Give Us a Break, It's Summer! 08/11/23

Over the years we’ve brought you comics on topics like political correctness, forgetting why you walked into a room, parenthood, grandparenthood, marriage, divorce, bad dates, kids moving out of the house, etc. So this week we decided to take a page out of the Seinfeld playbook and write about…nothing. Yep, an ice cream truck and an inattentive waitress. That’s about as nothing as you can get. Except for the waitress part. We don’t know about you, but we have noticed over the years an increasing amount of inattentiveness and/or lack of eye contact from people who are supposed to serve us. Like cashiers, grocery store shelf stockers, restaurant hosts and hostesses, maitre d’s, you name it. Well, you don’t have to name it. We just did. There are a number of possibilities for this, some more painful than others. One is that young people (like the above-named workers) tend to ignore older people (like a lot of our audience, and us). Many years ago, we did a comic based on an actual incident that happened to a friend of mine who shall go nameless. He tried to chat up the hostess so that she’d seat his foursome, after they had been waiting at the bar for some interminable time. Upon approaching the hostess, she said, “Let me see…” and as she ran her finger down the list of guests, she stopped at the following description, “Bald guy, glasses, 4.” Then she turned to my friend who shall still go nameless and said, “You’re the next party of 4.” This is how she saw him. Ouch. It’s almost as bad as being called “Sir.” “Sir” is just another name for “old guy.” “Right this way, sir” is not what I want to hear when I’m being led to a table by a young woman. How about, “Over here, hot stuff,” or something like that?

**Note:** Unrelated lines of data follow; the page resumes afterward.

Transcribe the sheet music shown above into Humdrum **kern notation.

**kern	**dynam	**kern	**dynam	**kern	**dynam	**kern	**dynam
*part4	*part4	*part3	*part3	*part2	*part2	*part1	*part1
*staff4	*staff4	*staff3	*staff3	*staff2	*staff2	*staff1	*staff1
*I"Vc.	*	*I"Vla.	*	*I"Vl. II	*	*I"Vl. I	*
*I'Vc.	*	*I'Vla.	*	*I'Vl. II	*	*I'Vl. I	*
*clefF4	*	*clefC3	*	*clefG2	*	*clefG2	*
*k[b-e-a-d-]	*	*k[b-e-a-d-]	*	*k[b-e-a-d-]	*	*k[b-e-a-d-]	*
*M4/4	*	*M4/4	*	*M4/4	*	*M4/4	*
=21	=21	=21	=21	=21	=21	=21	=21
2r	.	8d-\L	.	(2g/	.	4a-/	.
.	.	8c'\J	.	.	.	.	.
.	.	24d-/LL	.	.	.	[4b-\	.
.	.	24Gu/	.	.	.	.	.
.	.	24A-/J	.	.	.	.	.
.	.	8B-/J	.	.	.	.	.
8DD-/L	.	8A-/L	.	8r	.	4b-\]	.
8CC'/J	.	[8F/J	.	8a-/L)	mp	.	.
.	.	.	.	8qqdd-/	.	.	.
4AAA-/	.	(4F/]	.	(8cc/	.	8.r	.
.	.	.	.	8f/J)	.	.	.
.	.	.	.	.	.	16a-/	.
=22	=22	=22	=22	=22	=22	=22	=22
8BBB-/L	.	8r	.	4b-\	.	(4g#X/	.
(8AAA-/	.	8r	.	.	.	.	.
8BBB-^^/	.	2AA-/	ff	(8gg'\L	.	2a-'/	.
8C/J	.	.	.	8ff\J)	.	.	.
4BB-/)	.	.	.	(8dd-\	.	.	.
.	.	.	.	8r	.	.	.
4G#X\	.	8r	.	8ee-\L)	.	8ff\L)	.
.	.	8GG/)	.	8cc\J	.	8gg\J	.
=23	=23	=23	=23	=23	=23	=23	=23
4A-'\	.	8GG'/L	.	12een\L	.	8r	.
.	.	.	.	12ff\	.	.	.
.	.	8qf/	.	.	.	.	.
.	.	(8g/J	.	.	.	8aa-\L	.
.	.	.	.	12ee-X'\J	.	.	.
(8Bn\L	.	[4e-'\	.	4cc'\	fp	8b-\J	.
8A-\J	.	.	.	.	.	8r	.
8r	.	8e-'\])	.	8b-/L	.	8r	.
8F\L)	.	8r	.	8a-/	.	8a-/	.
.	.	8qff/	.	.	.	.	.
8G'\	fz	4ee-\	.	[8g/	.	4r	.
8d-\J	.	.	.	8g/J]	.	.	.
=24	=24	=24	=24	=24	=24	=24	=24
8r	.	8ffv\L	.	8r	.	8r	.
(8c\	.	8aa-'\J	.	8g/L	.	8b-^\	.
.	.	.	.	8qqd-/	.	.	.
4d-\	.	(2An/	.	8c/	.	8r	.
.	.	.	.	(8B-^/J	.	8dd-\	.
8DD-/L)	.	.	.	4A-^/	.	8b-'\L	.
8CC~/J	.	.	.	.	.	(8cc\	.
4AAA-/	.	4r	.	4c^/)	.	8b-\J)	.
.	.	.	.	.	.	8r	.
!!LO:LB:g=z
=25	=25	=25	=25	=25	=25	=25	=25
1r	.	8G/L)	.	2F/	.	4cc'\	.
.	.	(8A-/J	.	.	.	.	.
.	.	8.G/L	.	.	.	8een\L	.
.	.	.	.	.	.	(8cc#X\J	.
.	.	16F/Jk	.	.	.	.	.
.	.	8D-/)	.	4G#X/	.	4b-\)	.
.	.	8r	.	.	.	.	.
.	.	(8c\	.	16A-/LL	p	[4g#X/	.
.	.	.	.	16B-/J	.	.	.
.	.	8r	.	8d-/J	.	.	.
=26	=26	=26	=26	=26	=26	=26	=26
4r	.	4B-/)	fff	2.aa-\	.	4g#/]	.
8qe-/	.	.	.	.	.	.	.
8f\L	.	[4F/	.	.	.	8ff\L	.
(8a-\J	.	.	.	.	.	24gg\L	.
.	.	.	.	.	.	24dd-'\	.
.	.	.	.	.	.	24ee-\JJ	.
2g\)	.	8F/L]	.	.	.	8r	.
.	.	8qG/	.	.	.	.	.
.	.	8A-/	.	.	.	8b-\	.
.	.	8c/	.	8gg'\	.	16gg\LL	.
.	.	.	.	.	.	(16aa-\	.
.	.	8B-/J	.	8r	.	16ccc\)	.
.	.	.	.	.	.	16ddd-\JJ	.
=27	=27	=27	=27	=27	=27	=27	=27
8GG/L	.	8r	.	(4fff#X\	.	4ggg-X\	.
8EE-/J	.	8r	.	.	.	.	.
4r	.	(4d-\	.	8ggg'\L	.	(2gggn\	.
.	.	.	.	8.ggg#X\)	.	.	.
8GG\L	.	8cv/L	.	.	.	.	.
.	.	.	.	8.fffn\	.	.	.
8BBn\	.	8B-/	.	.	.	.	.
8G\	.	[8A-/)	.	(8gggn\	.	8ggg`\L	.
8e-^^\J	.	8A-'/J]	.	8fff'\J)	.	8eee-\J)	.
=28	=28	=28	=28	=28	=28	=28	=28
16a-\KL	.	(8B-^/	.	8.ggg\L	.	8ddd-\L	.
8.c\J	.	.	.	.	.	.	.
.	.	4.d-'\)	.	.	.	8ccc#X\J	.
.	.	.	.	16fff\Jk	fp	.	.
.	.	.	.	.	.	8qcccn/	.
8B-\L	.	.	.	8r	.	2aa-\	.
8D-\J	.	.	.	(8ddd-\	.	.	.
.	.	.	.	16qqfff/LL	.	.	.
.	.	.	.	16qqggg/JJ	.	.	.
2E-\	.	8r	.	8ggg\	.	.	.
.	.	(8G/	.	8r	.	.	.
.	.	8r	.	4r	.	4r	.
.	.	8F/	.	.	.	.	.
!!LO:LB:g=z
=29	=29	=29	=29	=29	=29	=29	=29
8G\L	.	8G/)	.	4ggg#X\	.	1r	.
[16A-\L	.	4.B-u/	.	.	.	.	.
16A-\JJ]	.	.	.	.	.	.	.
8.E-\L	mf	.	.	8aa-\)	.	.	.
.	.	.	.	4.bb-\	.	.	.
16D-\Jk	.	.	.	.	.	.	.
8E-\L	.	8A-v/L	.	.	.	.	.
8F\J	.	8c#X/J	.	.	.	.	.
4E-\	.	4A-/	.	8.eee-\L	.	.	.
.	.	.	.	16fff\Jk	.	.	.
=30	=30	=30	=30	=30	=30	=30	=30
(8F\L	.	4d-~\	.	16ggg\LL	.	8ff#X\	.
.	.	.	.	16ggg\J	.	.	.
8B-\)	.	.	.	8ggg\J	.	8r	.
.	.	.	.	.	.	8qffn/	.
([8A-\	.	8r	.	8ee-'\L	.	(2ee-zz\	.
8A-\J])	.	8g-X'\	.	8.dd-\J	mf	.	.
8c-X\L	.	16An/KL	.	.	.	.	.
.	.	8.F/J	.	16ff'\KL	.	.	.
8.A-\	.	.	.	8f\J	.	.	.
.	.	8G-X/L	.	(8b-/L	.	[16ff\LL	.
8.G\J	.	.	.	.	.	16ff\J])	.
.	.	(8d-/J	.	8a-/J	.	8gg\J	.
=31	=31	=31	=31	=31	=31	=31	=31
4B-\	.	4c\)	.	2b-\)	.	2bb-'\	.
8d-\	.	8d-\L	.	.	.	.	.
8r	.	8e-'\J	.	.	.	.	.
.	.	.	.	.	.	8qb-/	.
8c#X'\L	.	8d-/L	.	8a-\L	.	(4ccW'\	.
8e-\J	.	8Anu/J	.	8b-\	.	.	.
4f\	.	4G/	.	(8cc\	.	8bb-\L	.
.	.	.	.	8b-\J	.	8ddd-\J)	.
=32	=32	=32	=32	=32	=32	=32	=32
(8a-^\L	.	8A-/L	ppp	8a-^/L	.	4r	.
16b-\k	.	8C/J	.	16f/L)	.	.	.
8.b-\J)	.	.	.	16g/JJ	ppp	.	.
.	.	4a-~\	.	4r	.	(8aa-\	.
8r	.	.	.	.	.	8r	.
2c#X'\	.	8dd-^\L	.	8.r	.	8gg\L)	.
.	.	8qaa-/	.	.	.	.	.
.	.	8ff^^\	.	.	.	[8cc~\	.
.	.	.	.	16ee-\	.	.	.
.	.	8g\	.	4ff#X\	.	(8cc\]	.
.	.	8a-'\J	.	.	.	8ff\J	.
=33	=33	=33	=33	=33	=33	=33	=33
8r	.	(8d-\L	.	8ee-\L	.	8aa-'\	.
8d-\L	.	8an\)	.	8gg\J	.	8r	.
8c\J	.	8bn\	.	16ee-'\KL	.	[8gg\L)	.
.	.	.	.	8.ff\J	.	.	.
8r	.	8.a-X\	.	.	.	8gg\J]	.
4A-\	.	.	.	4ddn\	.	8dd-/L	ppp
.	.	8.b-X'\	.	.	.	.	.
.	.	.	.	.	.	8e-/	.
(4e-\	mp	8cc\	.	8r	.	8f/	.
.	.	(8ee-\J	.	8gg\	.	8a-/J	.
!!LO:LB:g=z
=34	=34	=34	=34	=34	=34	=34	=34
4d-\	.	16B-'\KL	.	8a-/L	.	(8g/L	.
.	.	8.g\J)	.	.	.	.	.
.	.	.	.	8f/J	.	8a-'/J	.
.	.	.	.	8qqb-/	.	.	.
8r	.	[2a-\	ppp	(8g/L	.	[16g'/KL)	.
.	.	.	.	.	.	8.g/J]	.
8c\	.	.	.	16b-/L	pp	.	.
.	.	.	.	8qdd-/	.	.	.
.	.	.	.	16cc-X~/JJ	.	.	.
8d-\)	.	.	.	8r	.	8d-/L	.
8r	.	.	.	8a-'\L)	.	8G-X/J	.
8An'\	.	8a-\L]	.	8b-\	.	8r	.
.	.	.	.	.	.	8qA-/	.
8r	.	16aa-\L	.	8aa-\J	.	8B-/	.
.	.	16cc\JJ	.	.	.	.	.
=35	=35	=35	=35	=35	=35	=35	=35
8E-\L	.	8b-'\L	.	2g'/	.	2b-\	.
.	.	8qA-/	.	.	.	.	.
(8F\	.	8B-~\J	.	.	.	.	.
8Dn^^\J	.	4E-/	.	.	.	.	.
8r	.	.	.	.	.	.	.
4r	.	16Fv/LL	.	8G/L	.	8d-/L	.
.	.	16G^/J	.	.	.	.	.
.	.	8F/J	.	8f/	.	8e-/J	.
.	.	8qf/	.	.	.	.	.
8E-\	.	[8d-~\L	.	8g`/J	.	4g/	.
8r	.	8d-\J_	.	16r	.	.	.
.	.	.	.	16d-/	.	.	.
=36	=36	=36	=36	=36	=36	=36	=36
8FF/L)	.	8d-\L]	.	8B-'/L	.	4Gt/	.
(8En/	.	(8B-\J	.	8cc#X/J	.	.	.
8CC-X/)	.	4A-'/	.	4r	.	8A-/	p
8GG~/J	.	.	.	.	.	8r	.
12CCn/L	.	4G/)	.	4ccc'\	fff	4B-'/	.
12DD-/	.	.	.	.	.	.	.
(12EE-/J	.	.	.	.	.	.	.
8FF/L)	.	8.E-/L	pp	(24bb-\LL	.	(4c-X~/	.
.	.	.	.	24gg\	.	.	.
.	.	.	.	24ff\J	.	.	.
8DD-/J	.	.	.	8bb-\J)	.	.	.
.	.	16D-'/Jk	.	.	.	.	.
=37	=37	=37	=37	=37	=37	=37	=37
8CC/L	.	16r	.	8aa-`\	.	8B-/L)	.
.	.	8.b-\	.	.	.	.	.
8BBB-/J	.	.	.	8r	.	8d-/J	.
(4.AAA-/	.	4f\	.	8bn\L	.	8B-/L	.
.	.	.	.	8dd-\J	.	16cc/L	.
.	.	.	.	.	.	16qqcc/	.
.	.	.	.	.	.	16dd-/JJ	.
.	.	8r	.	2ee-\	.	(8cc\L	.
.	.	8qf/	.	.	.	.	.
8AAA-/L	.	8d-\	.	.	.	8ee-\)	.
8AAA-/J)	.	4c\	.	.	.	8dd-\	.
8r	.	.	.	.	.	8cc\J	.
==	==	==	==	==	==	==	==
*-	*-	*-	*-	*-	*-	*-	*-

So that is one possibility for the lack of eye contact. The other is something I like to refer to as “millennial indifference,” or “MI.” This certainly does not apply to all millennials, but it’s still a generational trait. You approach a cashier and they say, “$49.95,” without ever making eye contact. Or they answer a question by saying “aisle 4,” while pointing to it but not ever once making eye contact with you. Or my favorite, you go the grocery store and the cashier not only doesn't help you pack your recyclable grocery bags, he or she hands over the receipt without once registering where your hand is to receive said receipt. I have a method for dealing with this particular slight. I simply stand there, holding my grocery bag open, without reaching for the receipt, until the cashier is forced to make eye contact. Then I politely say, “Will you put it in the grocery bag please?” This is a technique I like to call “the silent schmuck.” It’s when you say a sentence and leave the word “schmuck” off the end. Example, “Have you seen my glasses?” And the answer, a classic silent schmuck, is “Uhh they’re right on top of your head…” fill in the blank.

Our other effort about nothing this week is about paying too much. In other words, sticker shock. Try going out for sushi in the Hamptons some time. But in this case it’s about a friend you used to know from work, trying his or her hand at something else. It’s one thing that Al has become successful at running his Pizza-on-a-Stick franchise and quite another when his friend charges him almost $50 bucks for a couple ice cream cones. But hey, at least the friend made great eye contact.